Anyway I’ve joked for a long time that the only reason I’m on the web is to become the #1 hit for “matt” on Google, it’s been the brass ring of my online existence. Before this latest Google dance I was somewhere toward the end of the 18th page if I remember correctly, so obviously something has been going right. Better yet, I now have a nice short hit list of people that have to go so I can make #1. 😉

I am so going to start using this at parties!

Image Fun

Been playing with manipulating images with PHP all night, something I haven’t done much since I had the fancy capital thing on this site, and that wasn’t as much manipulating images as generating images using truetype fonts. With GD included PHP is very easy to use for this sort of thing. I’m storing the images themselves in the database as BLOBs, along with a bit of meta-data I grab from them when they’re uploaded using a web form. I have a small PHP script that returns the images from the database, resizes them to whatever width I specify in the query string, and does “funky” caching so if the image has already been generated/grabbed it returns just about as fast as reading it directly from the filesystem would. I have to have some fun because the site I’m doing this all for uses tables.

Speaking of tables, everyone head over to Big Pink Cookie and see how there aren’t any there. I recreated the basic layout in CSS and then helped Christine tweak it till it became the beauty you see before you now. If you’re curious, here are some of the changes I made:

  • The CSS and Javascript is now in seperate files, as to be easily cached.
  • The header graphic is now a h1 tag with the text hidden and the graphic as the background.
  • The latest pictures from Pixelog at the top of the page are now an ordered list, styled to display horizontially through CSS.
  • There is a “rapper” div (gotta have some flava) of a fixed width centered using margin: auto and a IE workaround.
  • Inside that there is a content and menu div, the menu has a fixed width and is floated on the right.
  • ms that were previously all preceded by “::” are now unordered list items with the :: effect recreated through a list image. Now if Christine wants to change the way her menu looks she just has to edit one file instead af change hundreds of double colons.
  • It now loads really, really fast. Especially when compared to before.

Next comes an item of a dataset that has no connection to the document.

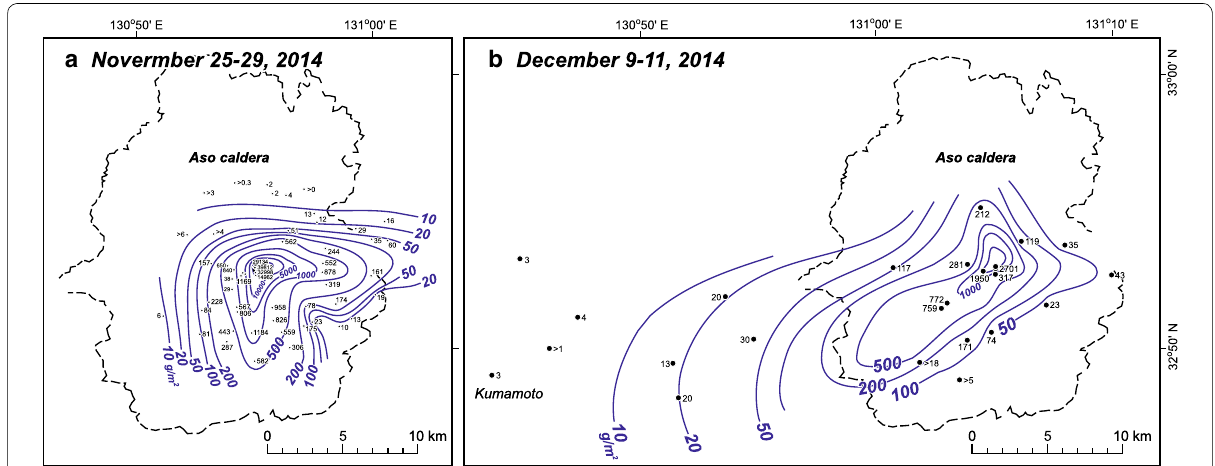
Fig. 3 Distribution maps of the November 25–29, 2014 ash-fall deposit ( a ) and the December 9–11, 2014 ash-fall deposit ( b )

It might still have a stray error here or there that’s keeping it from validating, but give it a few days and all those should be ironed out. More importantly, it validates in spirit. I can now add Christine to the list of site I check when I’m browsing on my Palm over a 9.6k connection. Best of all, I think CSS no longer makes Christine’s eyes bleed, and she can see Tantek again.

Late Night

… and I need some sleep. Finishing up an admin package for a client tomorrow, as well as some satisfying personal project stuff. It’s Sunday so I don’t want to set the alarm, but I don’t want to sleep all day either. It’s been a nice weekend.

New If This Darn Thing…

Well I picked up a motherboard at Fry’s with my dad, and hopefully this will resolve the desktop issues I’ve been having. The new motherboard is pretty sweet, and was quite cheap. I’m quite disillusioned of expensive motherboards with this one failing months after I got it. With the strong prospect that I’m taking my laptop back again it’s important that I at least have a working desktop though, so this will be good. It works!

While It’s Hot

Not that I’m advocating anything, but now probably would be a good time to buy some PhotoMatt, especially since the price just drastically dropped and there is a new juicy front page link that hasn’t been picked up by the bot yet. Is this wrong? Maybe, but all’s fair in love and BlogShares.

In other meta-news I stole some buttons from the incredible Eric, but the real reason was I have a strange irrational desire to please this thing.

I better get to sleep though. I’m sitting in a rehearsal at 10, presenting for HPUG at 1, and again at the Web Technology SIG. Stop by HAL-PC if you’re interested.